我忽然想到,这个男人被折磨成这样前,家里应该也有很记挂担心他的人,我记起自己割破了手娘亲都心疼得直掉眼泪的模样,目光复杂地看向趴在地上浑身脏污不堪的男人。
那个虔心求神佛护佑他的人,若见到他如今的形容,一定会难过疯了吧。
少爷说,我们不能把他留在这儿,不然他活不了多久。
将男人抱上马车的时候,他出奇安静,只是时不时因为害怕而轻轻发抖。他一直很乖,可能是被折磨怕了,动作间不意碰着他伤口,疼得狠了也只是发出声低哑微弱的呜咽,从不挣扎。
只有一次,查看他伤口时我不小心扯着了他腕上的红绳,他突然瞪大那只混浊不堪的眼睛,发出声嘶哑凄厉的吼叫,拼命把我推开,而后用枯瘦扭曲的右手捂住系着红绳的左腕把自己蜷起来,不许别人靠近。直到他体力不支昏过去后,我们小心翼翼把他翻过来,才发现那张疤痕错落的脸上竟全是泪水。一路上没有因伤口疼痛掉过一滴泪的人,竟然在此时哭得一塌糊涂。
我们便晓得,那珠子是他的命,不能碰的。
我们找了家驿站,替他把破烂不堪的衣衫换去,擦洗干净,又找了医馆的大夫诊治。这才发觉他身上的伤远比我们想的要重太多。

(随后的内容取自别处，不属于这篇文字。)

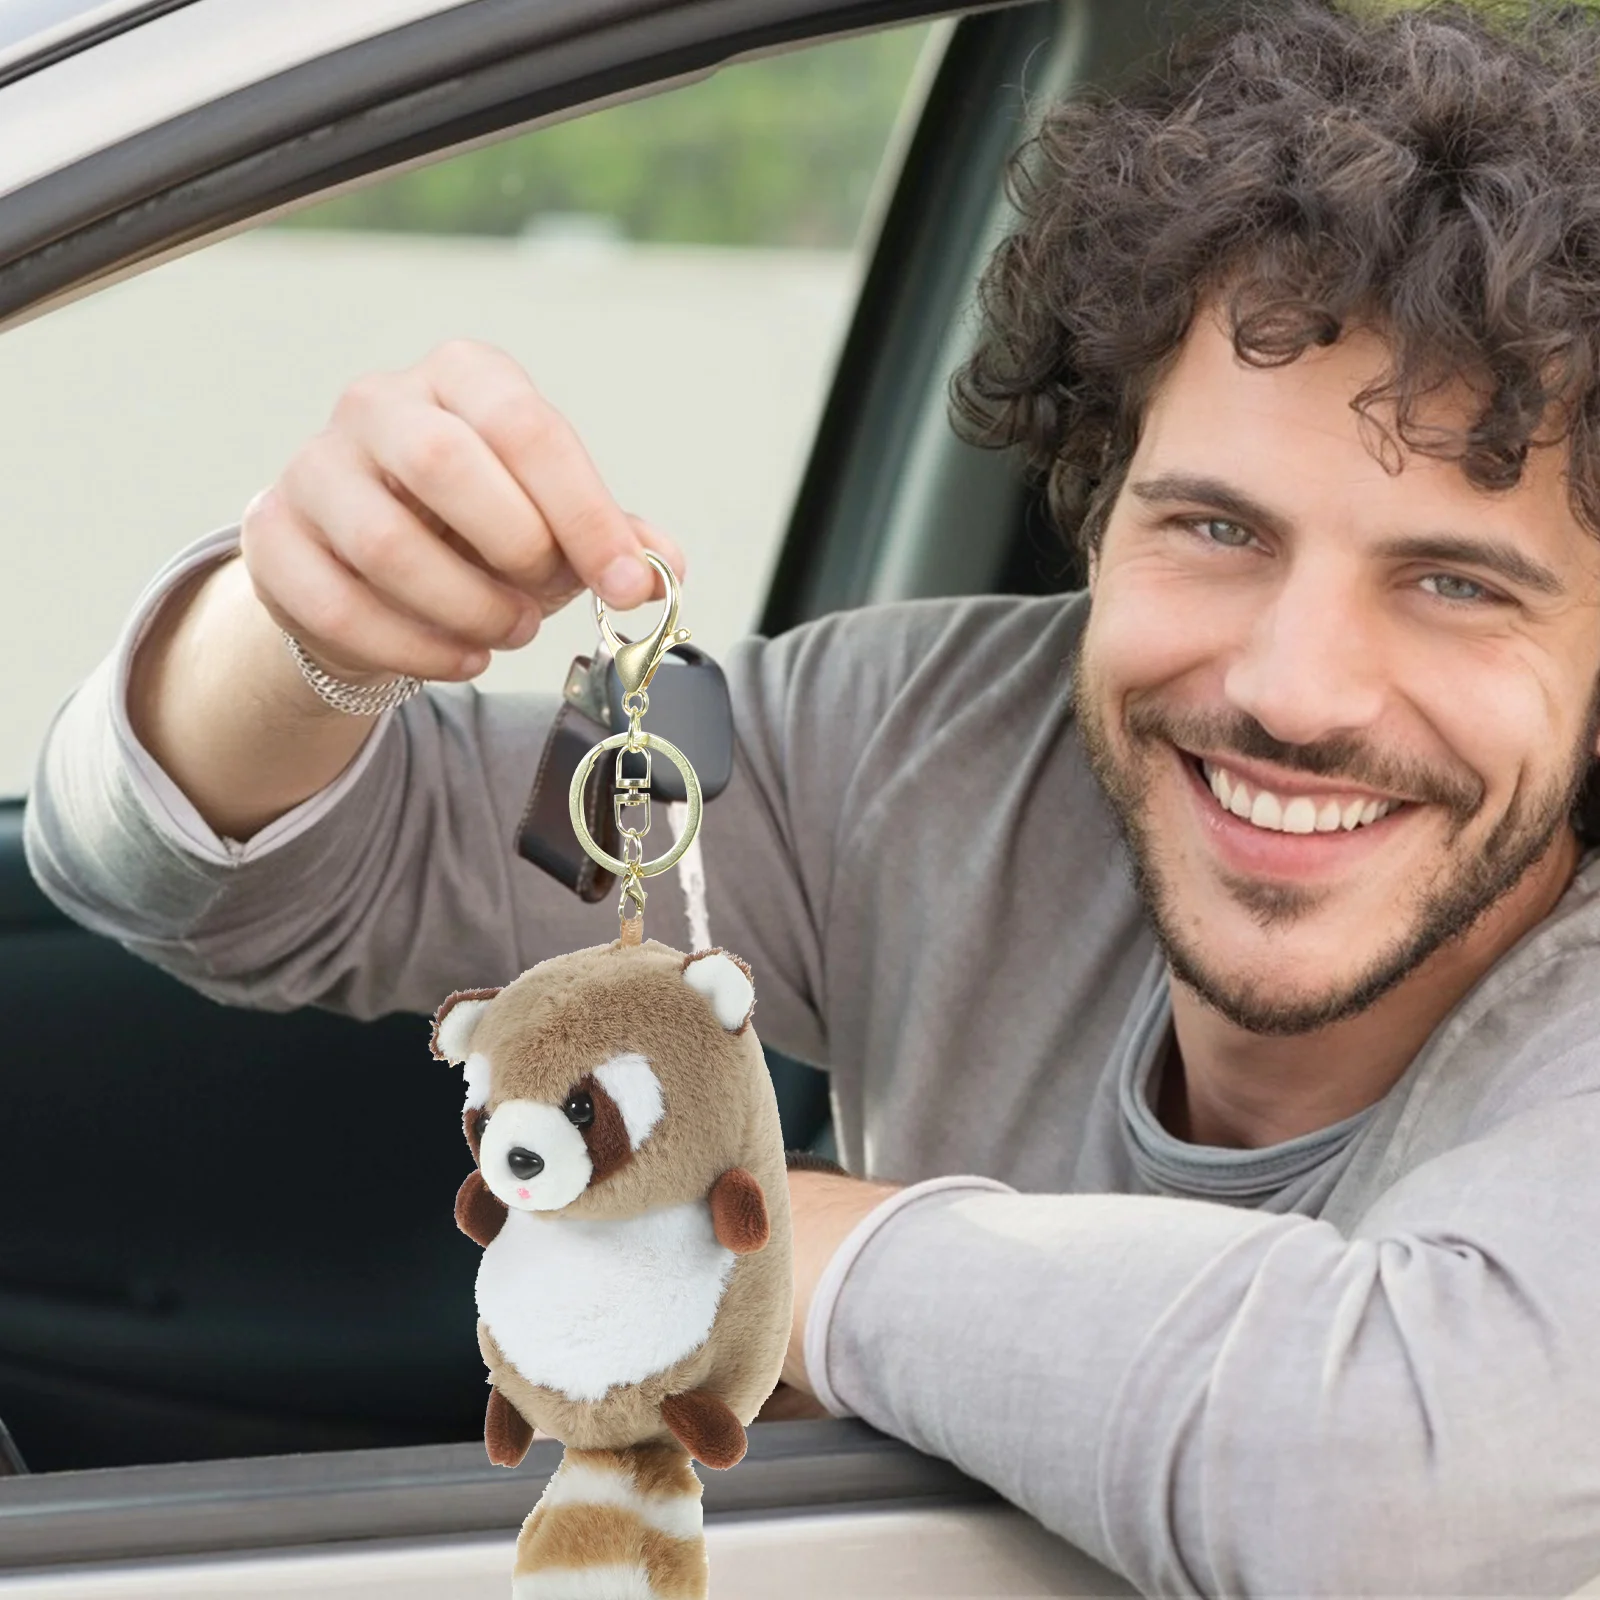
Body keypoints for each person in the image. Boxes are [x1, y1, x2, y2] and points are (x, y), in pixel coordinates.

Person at [24, 0, 1600, 1590]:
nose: (1294, 688)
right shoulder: (932, 741)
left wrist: (772, 1240)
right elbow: (199, 876)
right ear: (1098, 506)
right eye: (1216, 529)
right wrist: (305, 628)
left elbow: (1407, 1496)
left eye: (1458, 584)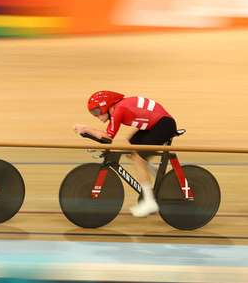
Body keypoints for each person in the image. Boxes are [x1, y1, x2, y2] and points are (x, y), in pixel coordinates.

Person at [73, 90, 178, 218]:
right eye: (93, 113)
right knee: (129, 149)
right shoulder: (120, 107)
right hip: (155, 125)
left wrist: (86, 129)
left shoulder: (119, 110)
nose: (97, 116)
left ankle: (150, 202)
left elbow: (107, 137)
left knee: (138, 159)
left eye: (97, 112)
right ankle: (157, 174)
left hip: (163, 125)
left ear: (106, 106)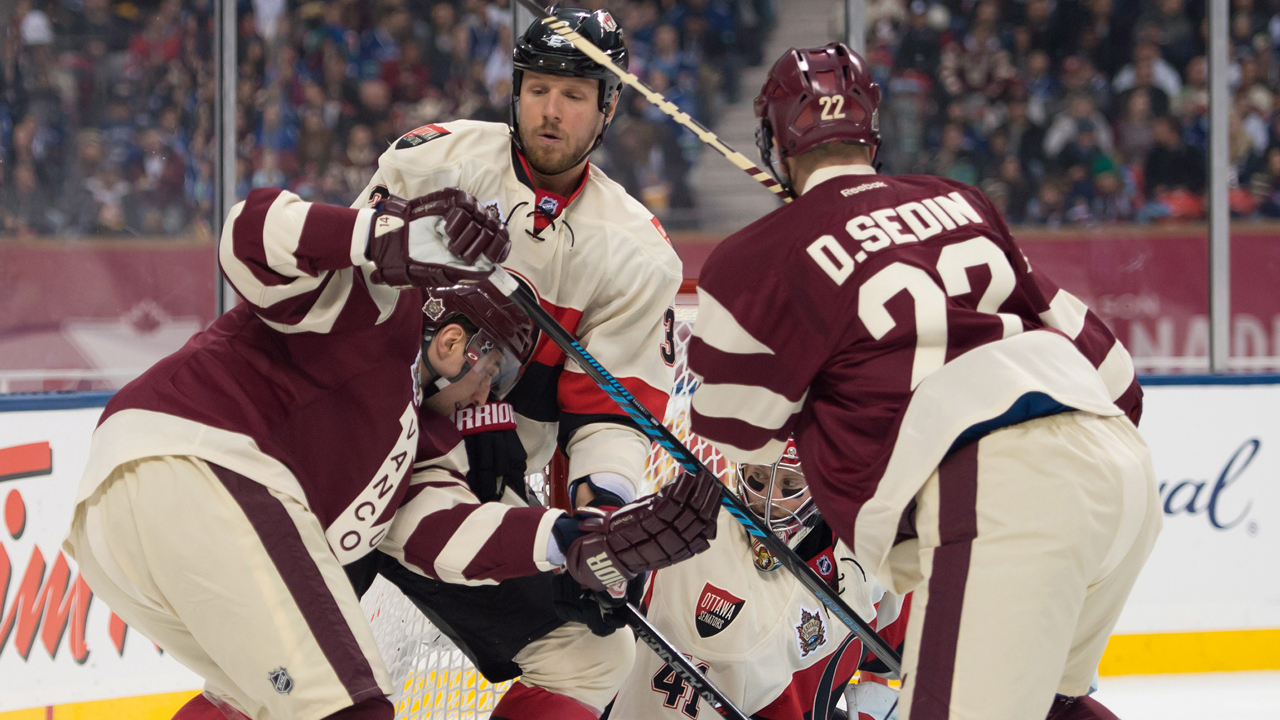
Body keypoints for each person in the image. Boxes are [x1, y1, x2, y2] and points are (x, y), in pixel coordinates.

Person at [62, 180, 720, 719]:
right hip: (198, 463)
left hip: (116, 533)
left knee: (263, 701)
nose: (497, 395)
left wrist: (573, 538)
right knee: (352, 710)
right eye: (500, 373)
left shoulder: (421, 451)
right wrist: (381, 237)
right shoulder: (375, 305)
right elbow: (248, 233)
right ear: (455, 344)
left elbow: (446, 540)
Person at [686, 43, 1160, 720]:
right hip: (1121, 471)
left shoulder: (754, 256)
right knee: (1052, 706)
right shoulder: (960, 200)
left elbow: (734, 430)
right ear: (871, 130)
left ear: (773, 142)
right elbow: (1115, 374)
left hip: (994, 486)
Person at [348, 8, 699, 720]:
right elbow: (346, 303)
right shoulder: (430, 161)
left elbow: (611, 415)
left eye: (573, 95)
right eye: (538, 88)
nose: (550, 110)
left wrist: (601, 519)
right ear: (514, 89)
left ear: (607, 107)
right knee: (277, 664)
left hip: (469, 488)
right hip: (352, 453)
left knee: (591, 654)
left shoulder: (635, 251)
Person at [609, 439, 906, 720]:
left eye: (789, 484)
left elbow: (915, 657)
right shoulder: (692, 534)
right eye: (757, 479)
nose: (769, 501)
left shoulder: (868, 560)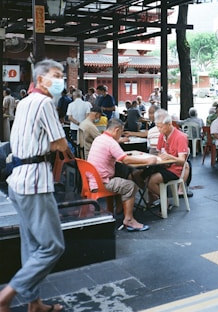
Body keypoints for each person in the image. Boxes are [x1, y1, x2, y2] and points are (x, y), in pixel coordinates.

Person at [0, 59, 73, 312]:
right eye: (56, 75)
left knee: (31, 246)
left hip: (17, 181)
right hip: (35, 183)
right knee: (53, 246)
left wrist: (49, 142)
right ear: (41, 80)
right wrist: (54, 143)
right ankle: (6, 295)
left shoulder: (24, 103)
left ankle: (35, 304)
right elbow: (61, 144)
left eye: (61, 75)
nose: (60, 79)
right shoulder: (44, 103)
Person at [87, 118, 158, 231]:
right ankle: (129, 220)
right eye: (120, 132)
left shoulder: (99, 138)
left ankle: (120, 208)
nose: (120, 135)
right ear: (116, 130)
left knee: (121, 176)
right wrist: (147, 161)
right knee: (130, 186)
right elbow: (125, 160)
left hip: (93, 179)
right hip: (102, 182)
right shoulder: (111, 142)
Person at [147, 109, 190, 204]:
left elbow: (182, 161)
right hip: (163, 166)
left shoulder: (180, 137)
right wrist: (162, 157)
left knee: (151, 182)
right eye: (157, 127)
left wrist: (170, 157)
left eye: (161, 127)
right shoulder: (161, 135)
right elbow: (159, 152)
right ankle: (155, 197)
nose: (159, 130)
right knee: (139, 175)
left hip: (175, 170)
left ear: (169, 124)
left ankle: (165, 201)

他身形很高,两条腿也长,估计站起来会很好看。可他的两个膝盖被敲得粉碎,脚筋被挑断,这辈子也站不起来了。地牢打开后,他该是一点儿一点儿爬出来的,天晓得他怎么有这样大的毅力,手肘与碎了的膝盖血肉模糊,夹杂着无数尘土沙砾,早化了脓。而他除却被人挖出的一只眼睛,还少了一根小指,半截拇指,脚趾残缺,剩下那只眼睛也被人熏坏了,只有左耳能勉强听得见声音。他已瘦成了把骨头,身上遍布无数鞭痕烙印,有的疤足有茶盅杯口大,皮肉焦黑,让人光看一看就痛得发抖。
我从未见到过这样残忍可怖的景象,忍不住捂着嘴冲出房干呕起来。
吐完后,我不禁想,无论是谁被关到地牢里没日没夜遭受这些非人折磨,都必然活不下去。可他不仅活下来了,竟还活到了现在,死死撑住一口气。
就仿佛,外面有人在等着他一般。
少爷跟我把他带回了浔州。
少爷说,我们李府不差多这一张嘴,何况他吃得太少,连后院那几只野猫饭量都比他大。
确然如此。他只能喝些米汤,药喂不进去,也没什么喂的必要了。少爷心善,一连为他请了几个大夫,皆摇头叹息束手无策,估摸着也就这两天了。